**** Data supplied ****
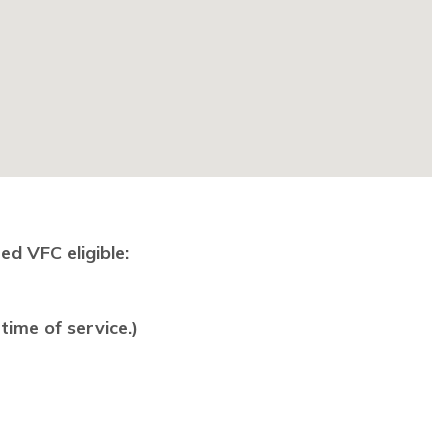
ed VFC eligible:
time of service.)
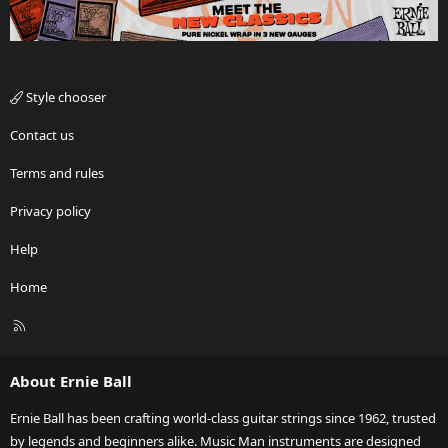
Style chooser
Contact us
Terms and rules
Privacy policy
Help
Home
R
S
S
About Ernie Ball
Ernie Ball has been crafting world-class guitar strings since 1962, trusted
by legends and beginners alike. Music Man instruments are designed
****
**** Data supplied ****
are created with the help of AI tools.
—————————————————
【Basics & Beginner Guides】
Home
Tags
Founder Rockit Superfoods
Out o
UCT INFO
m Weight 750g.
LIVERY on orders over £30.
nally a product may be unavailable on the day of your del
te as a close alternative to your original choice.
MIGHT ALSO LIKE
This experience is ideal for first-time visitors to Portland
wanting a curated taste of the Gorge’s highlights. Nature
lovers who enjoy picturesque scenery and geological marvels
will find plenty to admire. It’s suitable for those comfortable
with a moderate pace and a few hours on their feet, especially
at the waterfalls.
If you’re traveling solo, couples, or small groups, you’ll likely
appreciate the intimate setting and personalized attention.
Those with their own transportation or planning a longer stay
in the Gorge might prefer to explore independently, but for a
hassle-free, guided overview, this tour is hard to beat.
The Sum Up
****
= What is needed =
Extract each line of the records that contains the string "Ernie", and copy those lines out. Matches must have the same capitalization.

= Written solution =
About Ernie Ball
Ernie Ball has been crafting world-class guitar strings since 1962, trusted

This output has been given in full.